A car has an initial speed of 25m/s and a constant deceleration of 3m/s^2. Determine the velocity of the car when t=4s. What is the displacement of the car during the 4-s time interval?
i do not know
what is the algebraic expression that'll help me solve this
the formula please
u should ask ur mom🙂✌️
a = -3 m/s^2
Vi = 25 m/s
final t = 4 s
===========
v = Vi - a t
x = Xi + Vi t - (1/2) a t^2
so
v = 25 - 3 * 4 = 25 - 12 = 13 m/s at t = 4
x - Xi = 25 *4 - (1/2) 3 *16
= 100 - 24
= 76 meters
or just average speed = (13 + 25) / 2
so distance = (13+25) *4/2 = 76 meters
To determine the velocity of the car when t=4s, we can use the equation of motion:
v = u + at
where:
v is the final velocity
u is the initial velocity
a is the acceleration
t is the time
In this case, the initial velocity (u) is given as 25 m/s, the acceleration (a) is a deceleration of -3 m/s^2 (negative because it is slowing down), and the time (t) is 4s.
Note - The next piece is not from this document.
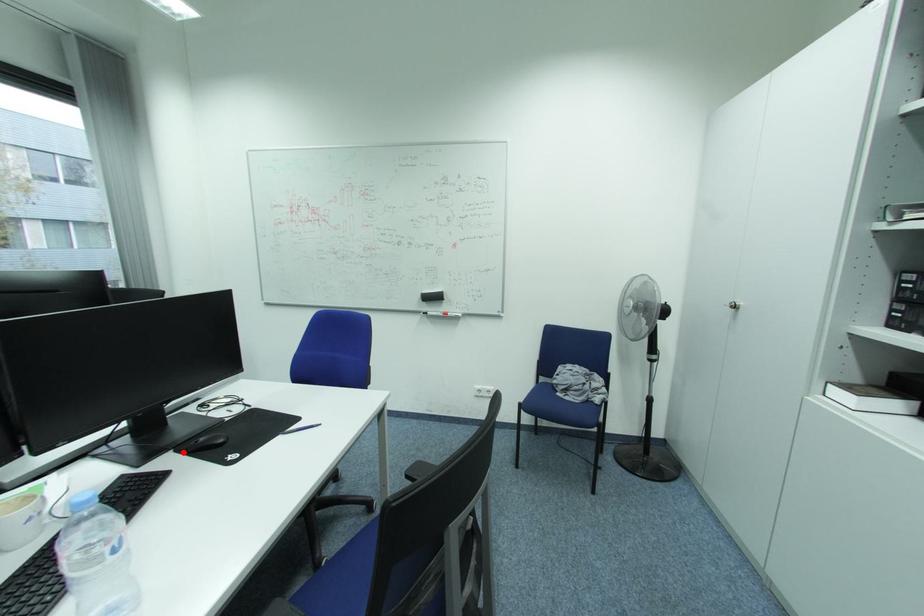
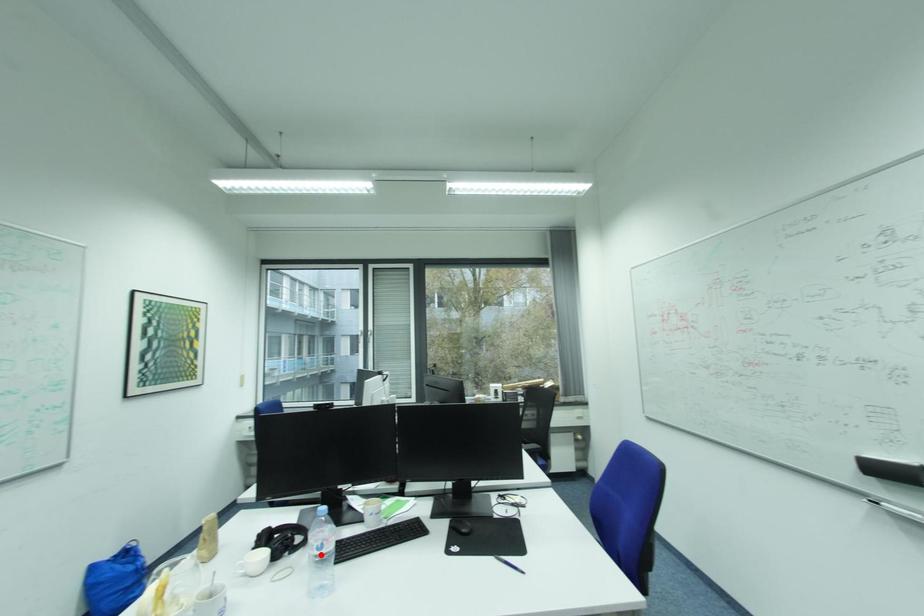
I am providing you with two images of the same scene from different viewpoints. A red point is marked on the first image and another point is marked on the second image. Is the red point in image1 aligned with the point shown in image2?

No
Let's plug in the values into the equation to find the velocity at t=4s:
v = u + at
v = 25 m/s + (-3 m/s^2)(4 s)
v = 25 m/s - 12 m/s
v = 13 m/s
So, when the time (t) is 4s, the velocity (v) of the car is 13 m/s.
To determine the displacement of the car during the 4-second time interval, we can use another equation of motion:
s = ut + (1/2)at^2
where:
s is the displacement
u is the initial velocity
t is the time
a is the acceleration
In this case, the initial velocity (u) is given as 25 m/s, the acceleration (a) is -3 m/s^2, and the time (t) is 4s.
Let's plug in the values into the equation to find the displacement during the 4-second time interval:
s = ut + (1/2)at^2
s = (25 m/s)(4 s) + (1/2)(-3 m/s^2)(4 s)^2
s = 100 m + (1/2)(-3 m/s^2)(16 s^2)
s = 100 m + (-24 m)
s = 76 m
So, during the 4-second time interval, the car traveled a displacement of 76 meters.